[Stored data entries]

★ ★ ★

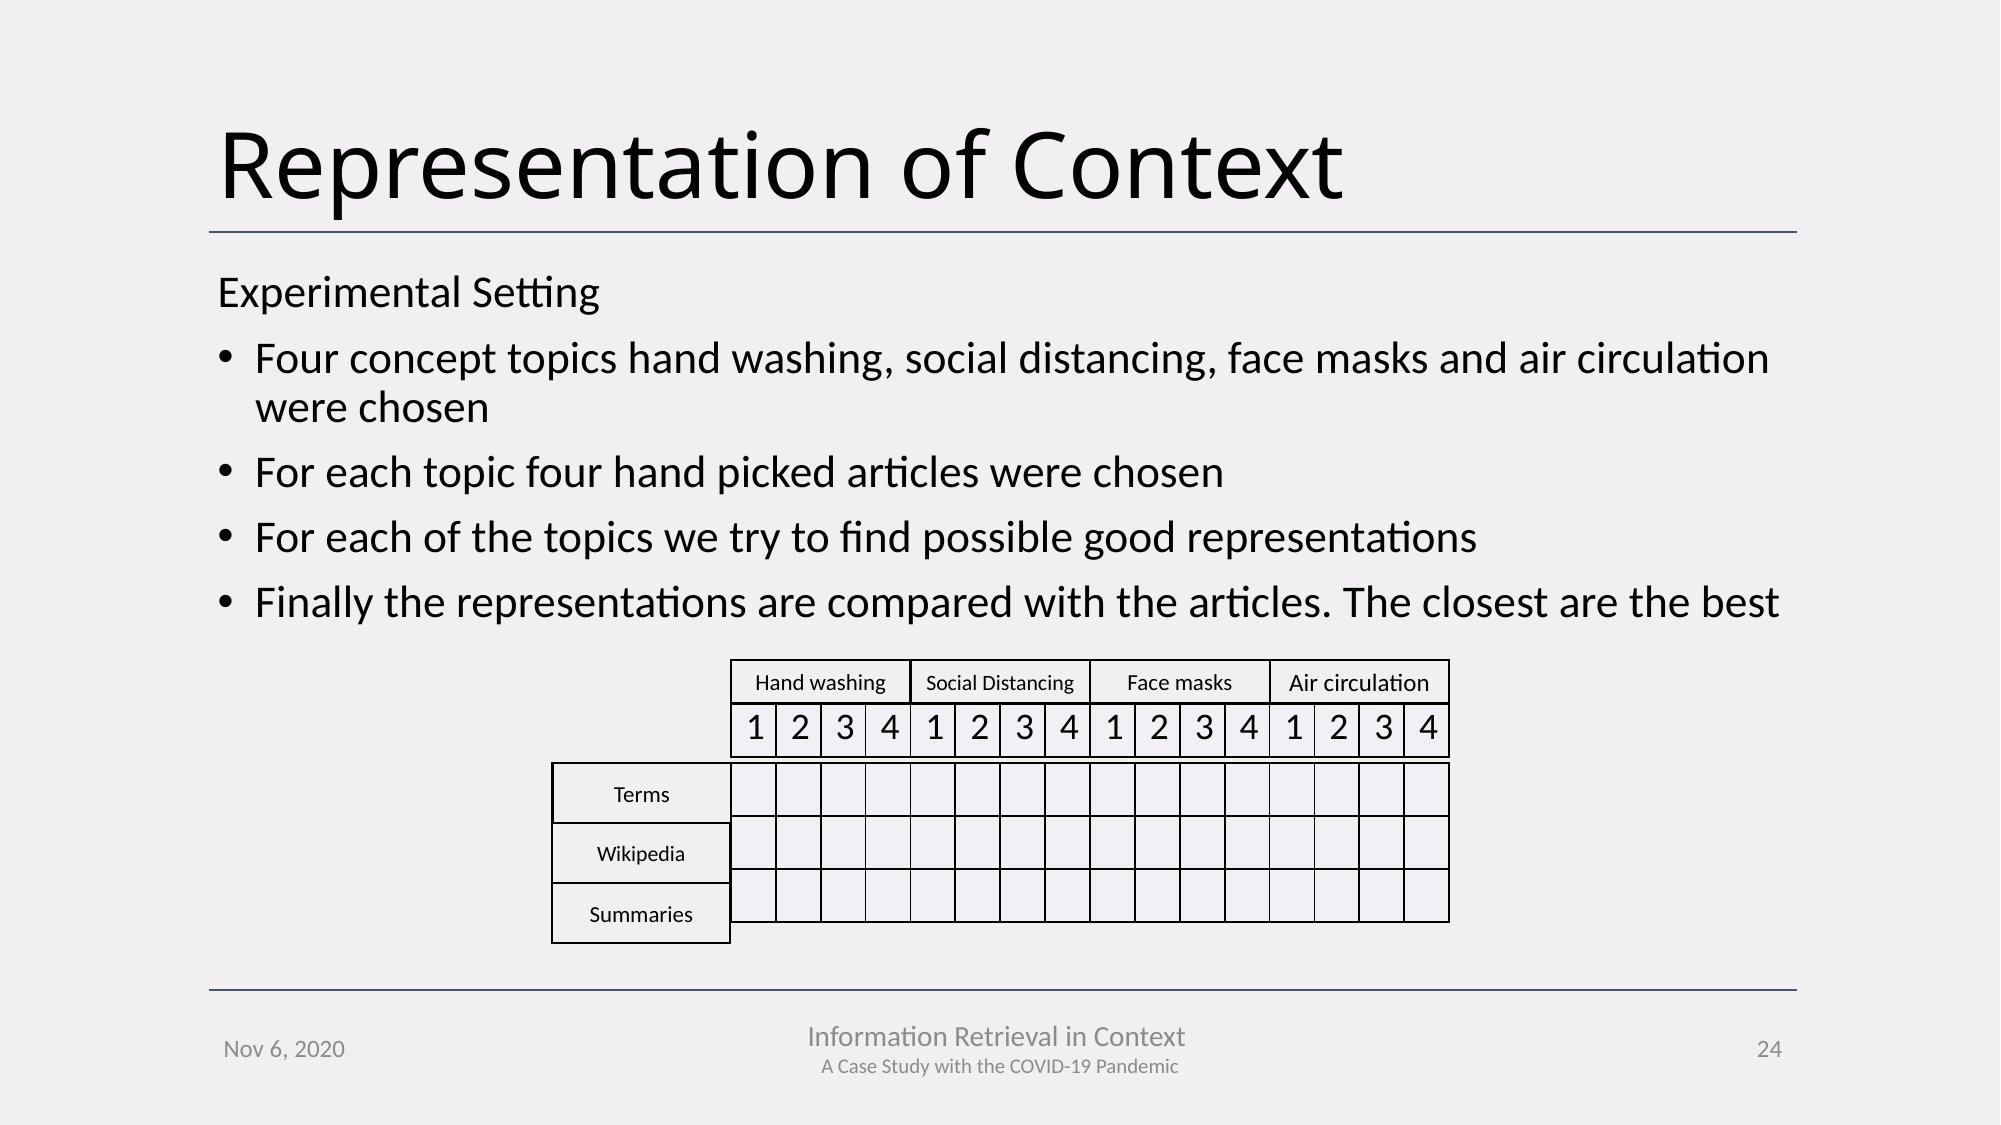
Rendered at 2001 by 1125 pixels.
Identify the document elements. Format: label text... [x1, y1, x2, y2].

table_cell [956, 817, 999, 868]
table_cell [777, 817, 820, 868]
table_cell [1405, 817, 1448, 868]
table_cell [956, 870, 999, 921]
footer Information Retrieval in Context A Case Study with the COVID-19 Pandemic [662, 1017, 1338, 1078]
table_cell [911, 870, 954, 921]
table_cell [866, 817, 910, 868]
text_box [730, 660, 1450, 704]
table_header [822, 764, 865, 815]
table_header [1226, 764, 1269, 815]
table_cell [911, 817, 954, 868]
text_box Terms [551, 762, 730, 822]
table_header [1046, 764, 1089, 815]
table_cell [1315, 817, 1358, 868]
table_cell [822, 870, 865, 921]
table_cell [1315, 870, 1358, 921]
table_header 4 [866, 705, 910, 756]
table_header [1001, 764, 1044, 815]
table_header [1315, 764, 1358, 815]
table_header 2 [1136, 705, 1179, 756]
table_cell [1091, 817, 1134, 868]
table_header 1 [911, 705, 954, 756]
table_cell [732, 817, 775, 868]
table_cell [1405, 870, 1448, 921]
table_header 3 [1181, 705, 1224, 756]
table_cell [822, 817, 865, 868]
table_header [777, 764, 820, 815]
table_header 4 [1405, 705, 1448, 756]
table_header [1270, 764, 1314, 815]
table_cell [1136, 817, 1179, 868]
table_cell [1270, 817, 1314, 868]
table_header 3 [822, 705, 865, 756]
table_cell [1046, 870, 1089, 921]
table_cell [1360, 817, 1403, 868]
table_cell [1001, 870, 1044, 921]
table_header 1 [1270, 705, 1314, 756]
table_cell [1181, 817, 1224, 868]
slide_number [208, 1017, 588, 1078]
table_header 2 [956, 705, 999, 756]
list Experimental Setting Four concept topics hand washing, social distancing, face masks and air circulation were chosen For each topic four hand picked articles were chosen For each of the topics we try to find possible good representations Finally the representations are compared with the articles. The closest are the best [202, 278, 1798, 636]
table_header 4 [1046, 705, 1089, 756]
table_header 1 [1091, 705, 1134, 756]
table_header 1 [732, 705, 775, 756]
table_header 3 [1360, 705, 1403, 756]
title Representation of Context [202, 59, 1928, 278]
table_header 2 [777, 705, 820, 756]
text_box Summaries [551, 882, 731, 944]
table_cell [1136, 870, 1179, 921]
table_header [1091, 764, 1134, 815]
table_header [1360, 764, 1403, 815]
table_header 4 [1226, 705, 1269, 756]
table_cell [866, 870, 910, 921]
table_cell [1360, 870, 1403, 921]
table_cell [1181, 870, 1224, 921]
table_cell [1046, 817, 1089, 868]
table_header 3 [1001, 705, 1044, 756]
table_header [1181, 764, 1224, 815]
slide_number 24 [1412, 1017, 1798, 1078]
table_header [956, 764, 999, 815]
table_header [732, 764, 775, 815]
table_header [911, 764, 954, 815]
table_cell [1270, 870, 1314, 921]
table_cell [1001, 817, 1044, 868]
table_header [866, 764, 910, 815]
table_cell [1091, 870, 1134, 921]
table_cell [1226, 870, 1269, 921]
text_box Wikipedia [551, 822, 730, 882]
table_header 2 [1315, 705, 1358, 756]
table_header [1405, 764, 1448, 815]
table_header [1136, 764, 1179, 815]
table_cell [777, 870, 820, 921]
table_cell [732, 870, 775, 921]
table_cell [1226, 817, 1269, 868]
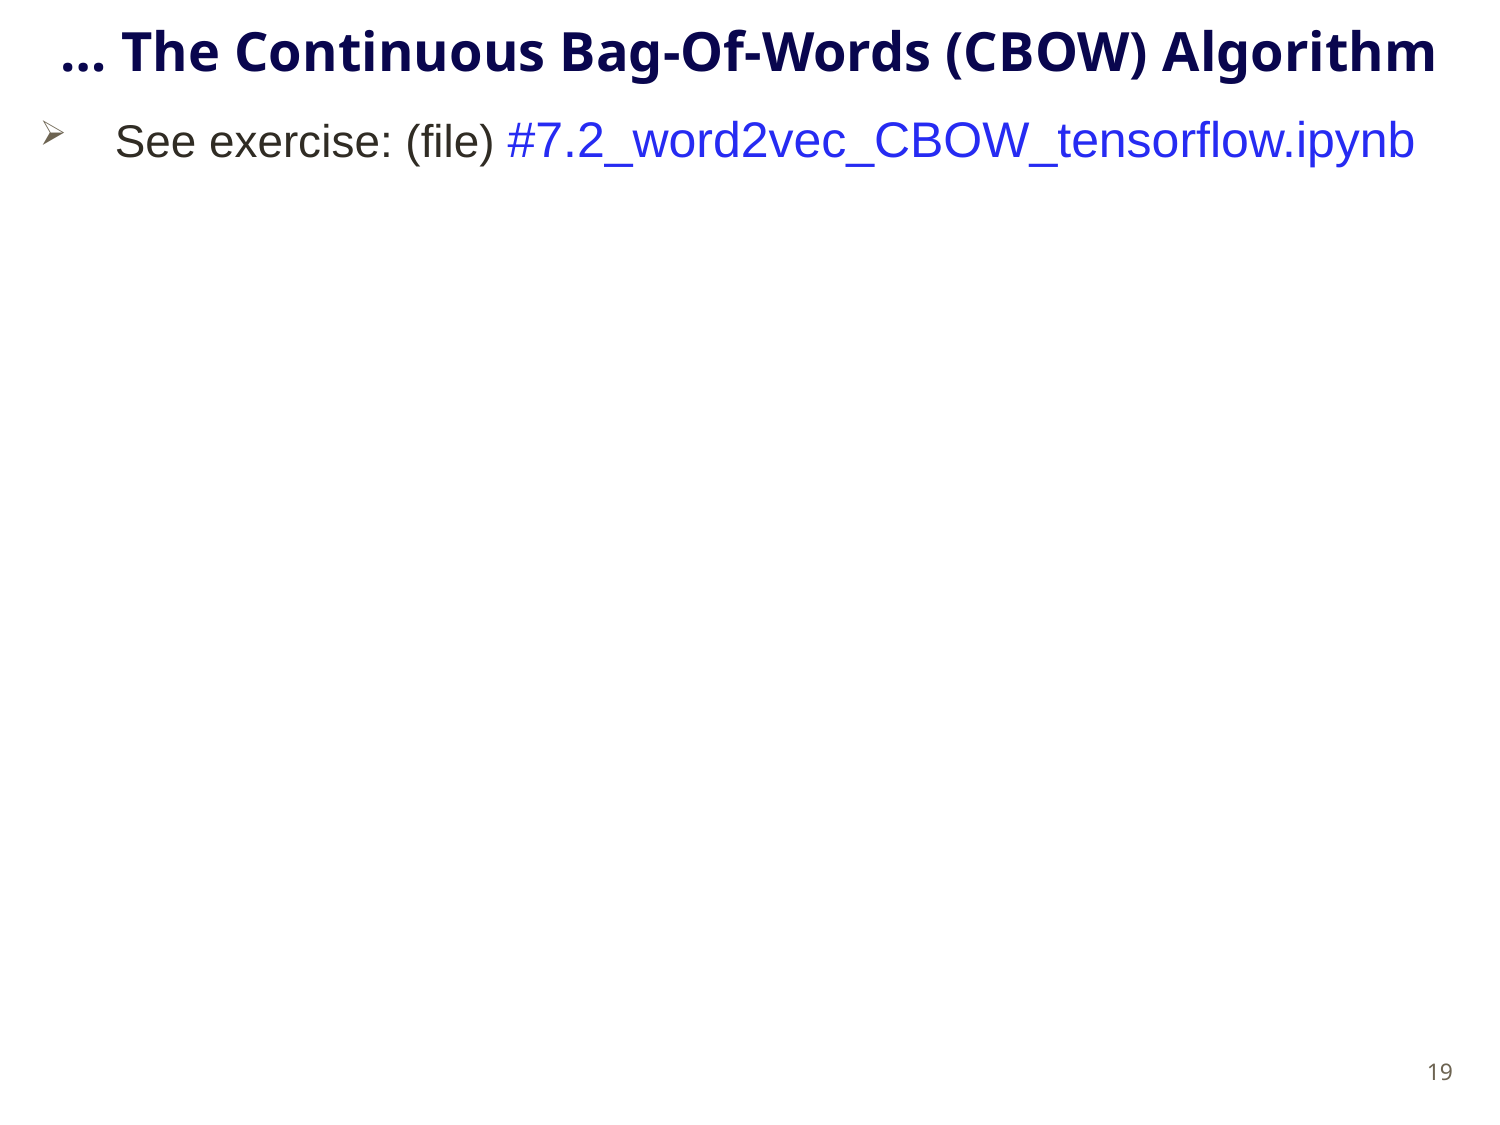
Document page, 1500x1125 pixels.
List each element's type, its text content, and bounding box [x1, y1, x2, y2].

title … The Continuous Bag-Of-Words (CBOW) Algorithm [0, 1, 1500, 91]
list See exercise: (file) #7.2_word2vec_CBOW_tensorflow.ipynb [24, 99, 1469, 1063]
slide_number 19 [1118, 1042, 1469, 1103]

★ ★ ★

▸ **WORK REQUIRED**
Spot the lines above that mention "pixels" and copy them.

▸ **EXPECTED ANSWER**
Rendered at 2001 by 1125 pixels.
Document page, 1500x1125 pixels.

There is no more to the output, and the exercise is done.